The process of creating this birdhouse began by making oversized brick patterned panels for the front, back and sides of the building. I used exterior MDF, but any clear wood will work since everything will be painted. One decision that I made up front was that the brickwork would be cut with an 1/8” downcut bit. An 1/8” downcut bit cuts cleanly and quickly without producing a lot of “fuzz”, and sanding thousands of miniature bricks was never part of the plan. The most efficient way to cut the mortar lines is to have the bit follow a single line as a profile cut rather that to pocket cut in between two lines. This cuts the run time in half. Keep the depth of cut at no more than 1/16” deep because you will need to paint those mortar lines later and the deeper you cut the more difficult it is to paint - trust me on this!
The next step is to layout the doors and windows. These features will add great depth and interest to your project and define the character of the building. When positioning doors and windows make sure they begin and end on whole bricks and not on mortar joints. You may need to work with width and height of the windows to get things to work out just right. The birdhouse windows are not cut all the way through the side stock, so a series of pocket cuts define the overall shape, the window frame, and the glass panes. If your design calls for windows that pierce the sides, consider cutting the frames from a separate material such as plywood or plastic that can support the delicate structure that divides the glass panes. Add clear glazing if you like.

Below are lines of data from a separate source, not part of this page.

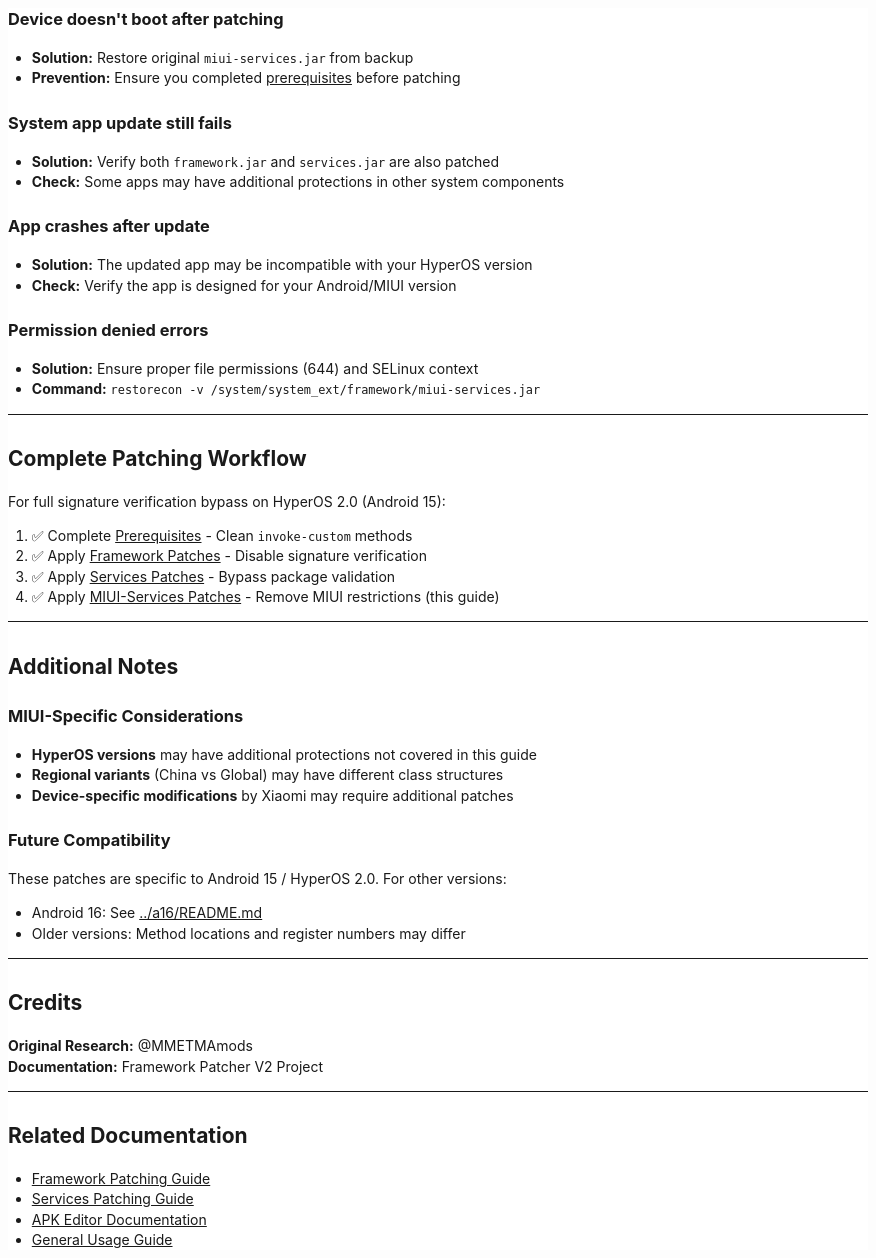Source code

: ### Device doesn't boot after patching
- **Solution:** Restore original `miui-services.jar` from backup
- **Prevention:** Ensure you completed [prerequisites](00-prerequisites.md) before patching

### System app update still fails
- **Solution:** Verify both `framework.jar` and `services.jar` are also patched
- **Check:** Some apps may have additional protections in other system components

### App crashes after update
- **Solution:** The updated app may be incompatible with your HyperOS version
- **Check:** Verify the app is designed for your Android/MIUI version

### Permission denied errors
- **Solution:** Ensure proper file permissions (644) and SELinux context
- **Command:** `restorecon -v /system/system_ext/framework/miui-services.jar`

---

## Complete Patching Workflow

For full signature verification bypass on HyperOS 2.0 (Android 15):

1. ✅ Complete [Prerequisites](00-prerequisites.md) - Clean `invoke-custom` methods
2. ✅ Apply [Framework Patches](01-framework-patches.md) - Disable signature verification
3. ✅ Apply [Services Patches](02-services-patches.md) - Bypass package validation
4. ✅ Apply [MIUI-Services Patches](03-miui-services-patches.md) - Remove MIUI restrictions (this guide)

---

## Additional Notes

### MIUI-Specific Considerations

- **HyperOS versions** may have additional protections not covered in this guide
- **Regional variants** (China vs Global) may have different class structures
- **Device-specific modifications** by Xiaomi may require additional patches

### Future Compatibility

These patches are specific to Android 15 / HyperOS 2.0. For other versions:
- Android 16: See [../a16/README.md](../../a16/README.md)
- Older versions: Method locations and register numbers may differ

---

## Credits

**Original Research:** @MMETMAmods  
**Documentation:** Framework Patcher V2 Project

---

## Related Documentation

- [Framework Patching Guide](01-framework-patches.md)
- [Services Patching Guide](02-services-patches.md)
- [APK Editor Documentation](../../apkeditor.md)
- [General Usage Guide](../../USAGE.md)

Details such as corbels, lintels and railings add character to a building making it come alive but remember that too much detail can often be visually overwhelming and can get lost on a miniature structure. Focus on the large details that define the character of the building. To ensure strength and longevity make the detail parts oversized and simplify them.
I find painting miniature building as much fun as building them. The painting process used on the birdhouse is the same as for any masonry background. Begin by using 2-3 base colors to create an appearance that is slightly mottled.
Next, pick out individual bricks, stones or boards with paint that will make them stand out individually or in groups. Try to be random in the effect for most areas. In preparation for adding the mortar color, seal the surface with a clear coat.
The mortar color is flooded on, the excess removed and then the top surface is wiped clean. Go back and add a little more color or pick out a few more bricks if you'd like. Paint the wood trim and details, and finally, protect your work with several coats of a clear finish.
Now that the brick apartment birdhouse is done it is time to start on a factory, an office building and then City Hall!